■ TEXTO CITADO ■
================
10 de dezembro de 2020

Opinião – “TENET” de Christopher Nolan

Sinopse

John David Washington (filho de Dezel Washington) é o novo protagonista no filme de ação e sci-fi de Christopher Nolan. Armado apenas com uma palavra – Tenet – e lutando pela sobrevivência do planeta, o protagonista viaja pelo mundo nebuloso da espionagem internacional numa missão que irá desvendar algo além do tempo real. Não se trata de uma viagem no tempo. Mas sim, uma inversão do tempo.

Opinião por Artur Neves

Muito se tem falado sobre a ininteligibilidade deste filme que reúne os mais fervorosos adeptos dos efeitos especiais e os mais acérrimos detratores sobre uma história de ficção científica (segundo a classificação oficial) que exige para a sua compreensão o conhecimento mais ou menos seguro de uma grandeza física, a Entropia, que apesar de ser um conceito usado no léxico comum não é integralmente conhecido por quem o usa e por quem o ouve. Na Internet também pululam muitas interpretações deste filme, algumas das quais tentando explicar cena a cena mas que falham nos seus objetivos, considerando que apenas descrevem o que se vê na tela, mas não transmitem o conhecimento de base para entender essa descrição. É essa tarefa que eu me proponho tentar nesta crónica, antes de falar sobre o filme em si mesmo.

Em jeito de postulado e como definição, digo que; Entropia é uma grandeza termodinâmica que mede o grau de liberdade molecular dum sistema. Antes de avançar quero também deixar claro que neste contexto; sistema é todo o corpo completo e inteiro que por si só constitua uma identidade molecular formada por moléculas e estas por átomos, como aliás acontece com toda a matéria sólida, líquida ou gasosa do planeta, independentemente de ser um elemento puro ou um composto.
================
■ INSTRUÇÕES ■
[a] Resuma em duas frases o texto sobre o filme «Tenet».
[b] Prossiga o texto sobre o filme «Tenet» a partir da última frase apresentada.

■ DADOS REGISTADOS ■
================
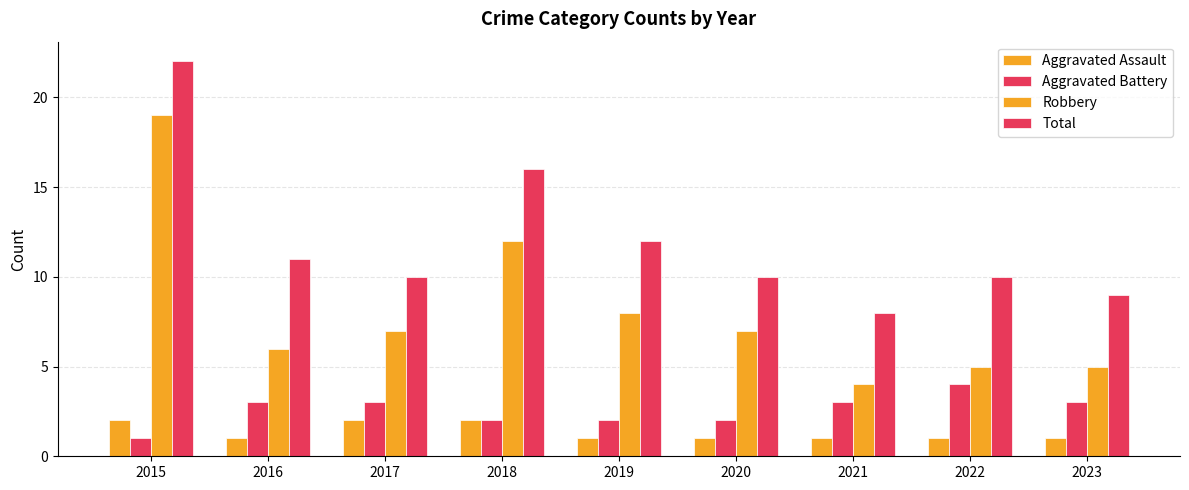

How many series are shown in this chart?

4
================
■ RESPOSTAS POR ITEM ■
[a] Em «Tenet», filme de ação e ficção científica de Christopher Nolan, o protagonista, interpretado por John David Washington, tem apenas a palavra Tenet como arma e percorre o mundo da espionagem internacional numa missão que envolve não uma viagem no tempo, mas uma inversão do tempo. Na sua opinião, Artur Neves propõe-se explicar primeiro a Entropia, grandeza física que considera necessária para compreender o filme e que define como a grandeza termodinâmica que mede o grau de liberdade molecular de um sistema.

[b]
Para ilustrar esta definição sugiro que se considerarmos um cubo de gelo, onde as moléculas da água que o constituem estão “presas” numa determinada forma física, elas vão ganhando “liberdade” à medida que o gelo se derrete, se estiver à temperatura ambiente. A grandeza física que mede o acréscimo de liberdade dessas moléculas com o degelo é a Entropia. Observando que o evento que provocou a transformação em água líquida do cubo de gelo, foi a subida de temperatura do ambiente, relativamente à temperatura inicial do cubo de gelo podemos inferir que esta grandeza mede-se em unidades de energia (calor) e de temperatura. Na realidade a Entropia mede-se em [J/ºK] [Joules (energia)/grau Kelvin]. Se continuarmos a aquecer a água que resultou do degelo ela transforma-se em vapor, logo conferindo uma liberdade ainda maior às moléculas “aprisionadas” no cubo de gelo e contendo um valor ainda maior de Entropia do que a que possuía quando se encontrava no estado de água líquida.

Esta noção de Entropia na forma restrita, pode agora ser generalizada para um conceito mais lato de desorganização total, de caos. Repare-se que as moléculas de água “aprisionadas” no cubo de gelo, quando transformadas em vapor, misturam-se na atmosfera e sem uma ação externa definida, nunca mais poderão voltar à forma original do cubo de gelo inicialmente considerado, É a utilização do conceito generalizado de Entropia que está na base deste filme e que pode ser complementado com o exemplo a seguir apresentado.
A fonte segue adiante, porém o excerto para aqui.